TASK DATA -
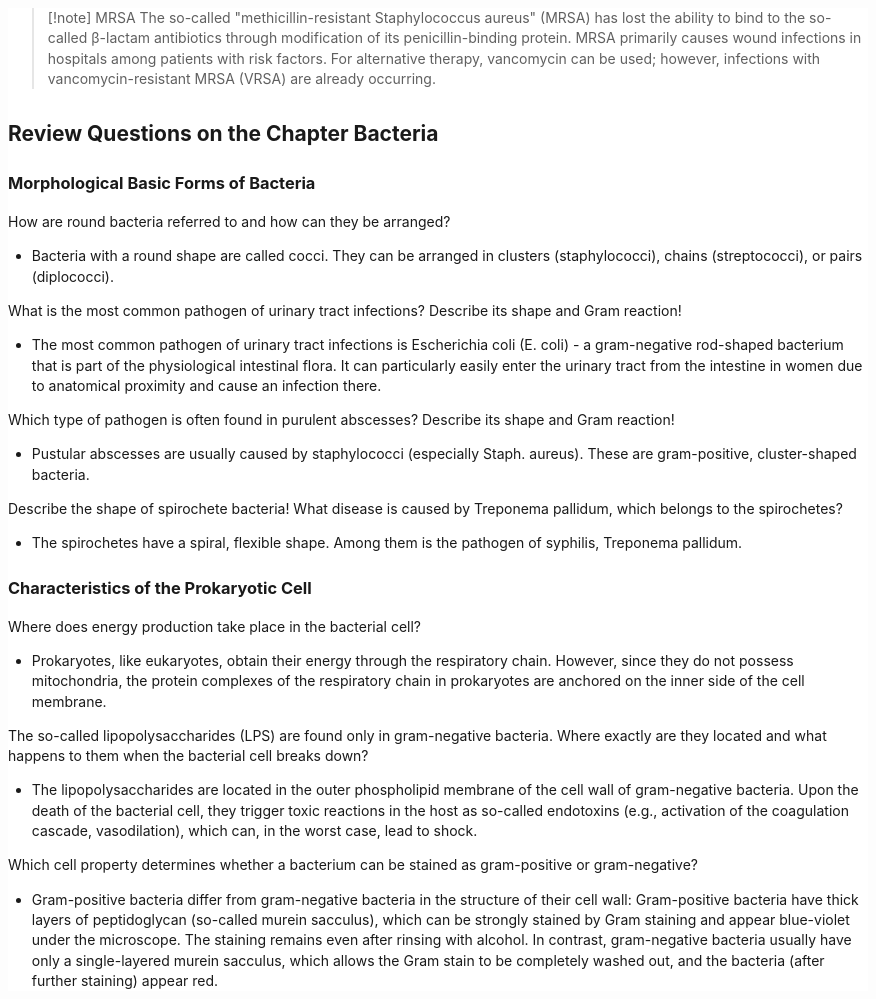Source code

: > [!note] MRSA
> The so-called "methicillin-resistant Staphylococcus aureus" (MRSA) has lost the ability to bind to the so-called β-lactam antibiotics through modification of its penicillin-binding protein. MRSA primarily causes wound infections in hospitals among patients with risk factors. For alternative therapy, vancomycin can be used; however, infections with vancomycin-resistant MRSA (VRSA) are already occurring.


## Review Questions on the Chapter Bacteria

### Morphological Basic Forms of Bacteria

How are round bacteria referred to and how can they be arranged?
- Bacteria with a round shape are called cocci. They can be arranged in clusters (staphylococci), chains (streptococci), or pairs (diplococci).

What is the most common pathogen of urinary tract infections? Describe its shape and Gram reaction!
- The most common pathogen of urinary tract infections is Escherichia coli (E. coli) - a gram-negative rod-shaped bacterium that is part of the physiological intestinal flora. It can particularly easily enter the urinary tract from the intestine in women due to anatomical proximity and cause an infection there.

Which type of pathogen is often found in purulent abscesses? Describe its shape and Gram reaction!
- Pustular abscesses are usually caused by staphylococci (especially Staph. aureus). These are gram-positive, cluster-shaped bacteria.

Describe the shape of spirochete bacteria! What disease is caused by Treponema pallidum, which belongs to the spirochetes?
- The spirochetes have a spiral, flexible shape. Among them is the pathogen of syphilis, Treponema pallidum.

### Characteristics of the Prokaryotic Cell

Where does energy production take place in the bacterial cell?
- Prokaryotes, like eukaryotes, obtain their energy through the respiratory chain. However, since they do not possess mitochondria, the protein complexes of the respiratory chain in prokaryotes are anchored on the inner side of the cell membrane.

The so-called lipopolysaccharides (LPS) are found only in gram-negative bacteria. Where exactly are they located and what happens to them when the bacterial cell breaks down?
- The lipopolysaccharides are located in the outer phospholipid membrane of the cell wall of gram-negative bacteria. Upon the death of the bacterial cell, they trigger toxic reactions in the host as so-called endotoxins (e.g., activation of the coagulation cascade, vasodilation), which can, in the worst case, lead to shock.

Which cell property determines whether a bacterium can be stained as gram-positive or gram-negative?
- Gram-positive bacteria differ from gram-negative bacteria in the structure of their cell wall: Gram-positive bacteria have thick layers of peptidoglycan (so-called murein sacculus), which can be strongly stained by Gram staining and appear blue-violet under the microscope. The staining remains even after rinsing with alcohol. In contrast, gram-negative bacteria usually have only a single-layered murein sacculus, which allows the Gram stain to be completely washed out, and the bacteria (after further staining) appear red.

EXERCISE GOAL -
In the entries above, tally the lines that include the string "spirochetes". Give the figure only.

REPLY TO THE EXERCISE -
2